WRITING HISTORICAL FICTION: CHAOS, CREATIVITY, AND THE BROKEN MIRROR OF MY MIND
There was once a TV reality show, Junkyard Wars, where two teams of contestants were placed in a junkyard and then challenged to build a machine that would perform a particular task. That pretty much describes my creative process. My task as a historical novelist is to take the odd bits and pieces from my life—experiences that sometimes I'd rather forget, facts that did not slip through my mental sieve, and the backlog of tears and laughter—and put it together into an entertaining story that takes the reader into another place and time.
What follows in the first draft is a rapid and wild process. I'm always reading history and have a good idea of the great expanse of my ignorance, so I usually don't commit unforced historical errors. Otherwise, everything is up for grabs. I may change the main characters' names halfway through; the plot veers this way and that, with no regard for continuity. Punctuation is spotty. I ignore spelling corrections because I don't want to stop the momentum. The result is a mess that I hope no one ever sees. However, a few of the characters have begun to talk back to me, complaining about the plot, making suggestions about what they actually should be doing and saying, demanding to fall in love with that character, not the one I had chosen for them.
In other words, if I didn't love to edit, I wouldn't write. Part of my editing process is vetting every scene to fit into its time and place. The research takes at least a year, thousands of google searches, and skimming hundreds of books to find the information I need. What they wore, what were the catchphrases of the day, the smell in the air, how the ground felt underneath their feet, how they articulated their feelings? I look for details of their everyday life that are unusual to the modern reader. I am often surprised. They said "I ain't" but not "he, she, they, et cetera ain't" in the eighteenth century. The way to pluck a goose was to put a bag over its head. Sir William Johnson, known as the Mohawk Baronet, had a household that resembled the cast of The Lord of the Rings with dwarves, a giant, and a blind woman who played the Celtic harp at dinner. I am never satisfied because I only succeed in part. Others do better. However, I am not so humble as to not feel smug when I spot an error in another historical author's work.

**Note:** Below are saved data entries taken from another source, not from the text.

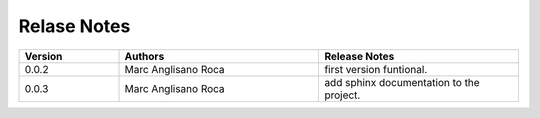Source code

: 
Relase Notes
============

.. list-table::
   :widths: 25 50 50
   :header-rows: 1

   * - Version
     - Authors
     - Release Notes
   * - 0.0.2
     - Marc Anglisano Roca
     - first version funtional.
   * - 0.0.3
     - Marc Anglisano Roca
     - add sphinx documentation to the project.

I have a few self-imposed guidelines. In my dialog, I can push back any word or phrase that first appears in the written sources a couple of decades, assuming that the spoken language precedes the written. I will also bend time just a little bit for the story's sake. If a historical character appears at a battle on this date, I may have him arrive a few days earlier. I'm a great fan of "What might have been so" as long as it doesn't overly conflict with "What was so."
By the time I finish my novel, I have developed a rapport with the characters as one does with friends. As I edit and refine, different aspects of them, good and bad, surprising and disappointing, come to light. As for my grasp of their times, I flatter myself that at the end of my creative process, I could sit down at a meal with smugglers at a tavern in Southern New Jersey or with a squatter family in their cabin beyond the Proclamation Line and fool them for almost an hour I am not a very strange person, which we historical authors maybe truly are.